Ceux qui figurent sur la liste doivent avoir participé, preuve à l’appui, au « financement, à la planification, à la facilitation, à la préparation ou à la perpétration d’actes ou d’activités de, en liaison avec, au nom de, pour le compte de ou en soutien à » l’EI ou al-Qaïda, fourni ou vendu des armes aux groupes, ou aidé à leur recrutement.
Tout État membre de l’ONU peut proposer qu’un individu ou un groupe soit ajouté à la liste, laquelle assujettirait l’individu ou le groupe en question à un gel des avoirs, une interdiction de voyager et un embargo sur les armes.

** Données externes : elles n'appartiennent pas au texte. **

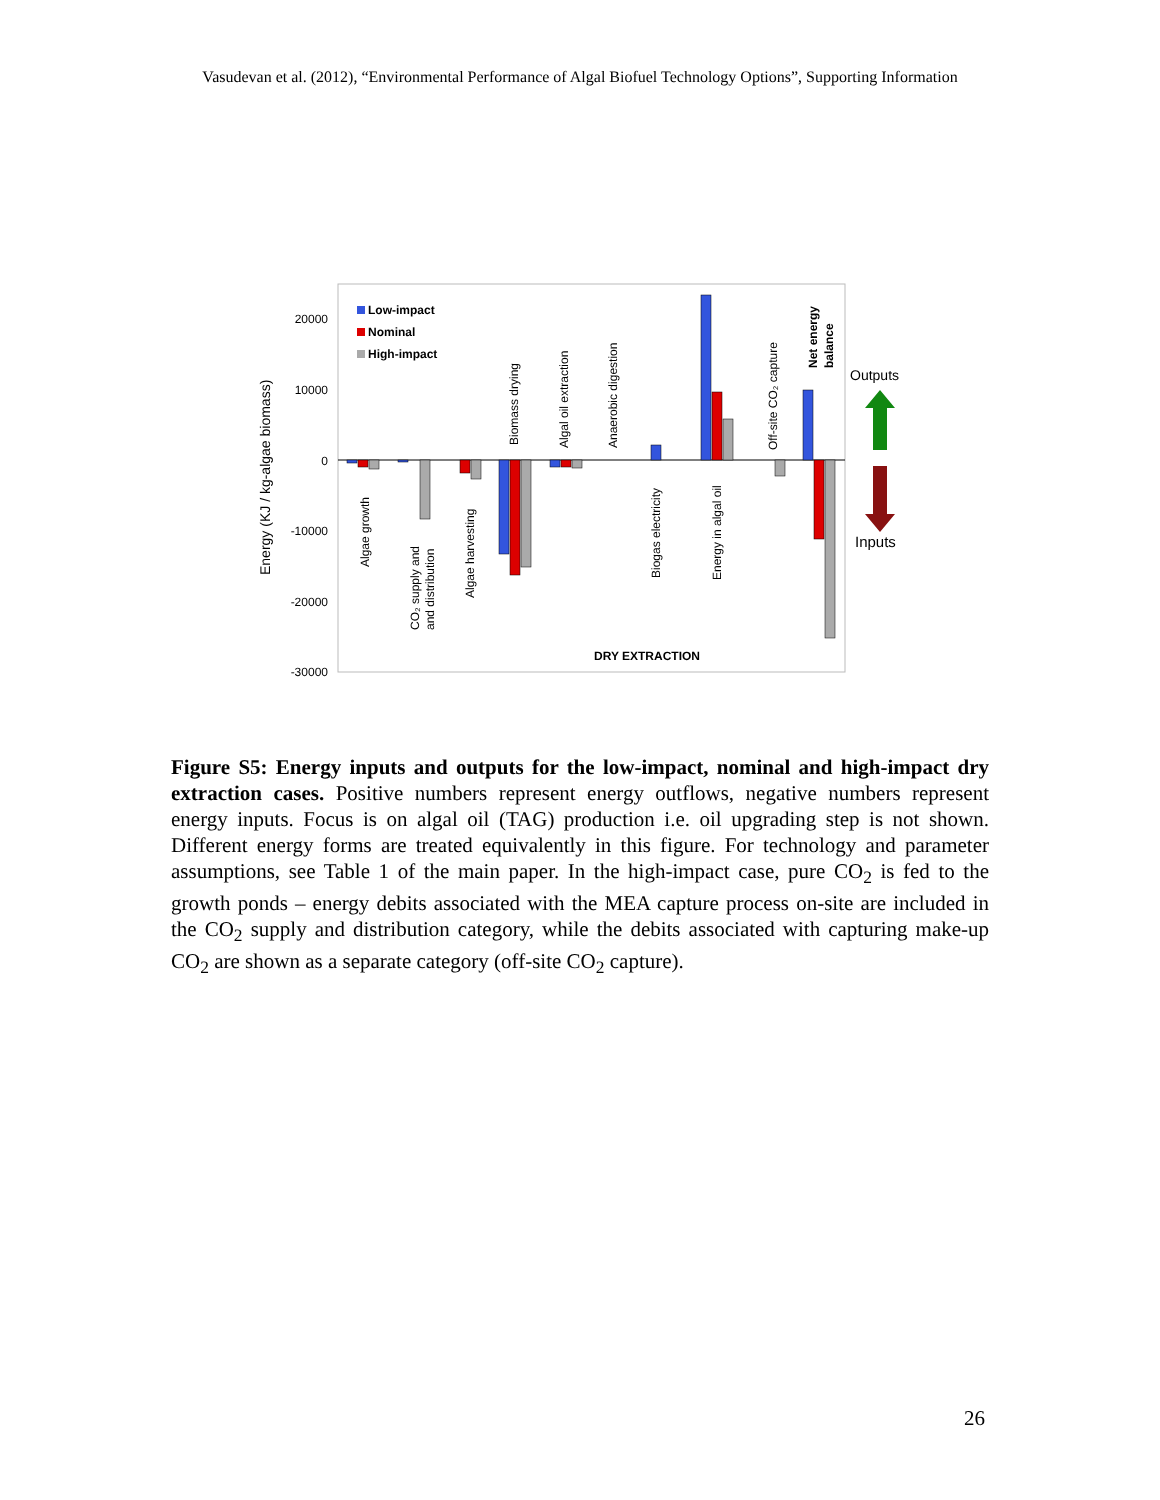Vasudevan et al. (2012), “Environmental Performance of Algal Biofuel Technology Options”, Supporting Information
20000
10000
0
-10000
-20000
-30000
Energy (KJ / kg-algae biomass)
Low-impact
Nominal
High-impact
Algae growth
CO₂ supply and
and distribution
Algae harvesting
Biomass drying
Algal oil extraction
Anaerobic digestion
Biogas electricity
Energy in algal oil
Off-site CO₂ capture
Net energy
balance
DRY EXTRACTION
Outputs
Inputs
Figure S5: Energy inputs and outputs for the low-impact, nominal and high-impact dry extraction cases. Positive numbers represent energy outflows, negative numbers represent energy inputs. Focus is on algal oil (TAG) production i.e. oil upgrading step is not shown. Different energy forms are treated equivalently in this figure. For technology and parameter assumptions, see Table 1 of the main paper. In the high-impact case, pure CO<sub>2</sub> is fed to the growth ponds – energy debits associated with the MEA capture process on-site are included in the CO<sub>2</sub> supply and distribution category, while the debits associated with capturing make-up CO<sub>2</sub> are shown as a separate category (off-site CO<sub>2</sub> capture).
26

Le comité de l’ONU, qui comprend les quinze membres du Conseil de sécurité, prend ensuite sa décision par consensus.
En mai, un responsable saoudien avait déclaré au Washington Post : « Vous ne pouvez pas assimiler l’EI dans le royaume [saoudien] à l’EI en Syrie et en Irak ».
« Il n’y a pas d’État islamique en Arabie saoudite, de même qu’il n’y a pas d’État islamique en Grande-Bretagne ou d’État islamique en France. Dans ces pays, il existe des cellules terroristes, mais elles ne contrôlent pas d’infrastructures. »
L’Égypte est elle-même en proie à une filiale locale de l’EI dans le Sinaï, un groupe qui a revendiqué plusieurs attaques récentes contre la minorité chrétienne copte du pays.
Traduit de l’anglais (original).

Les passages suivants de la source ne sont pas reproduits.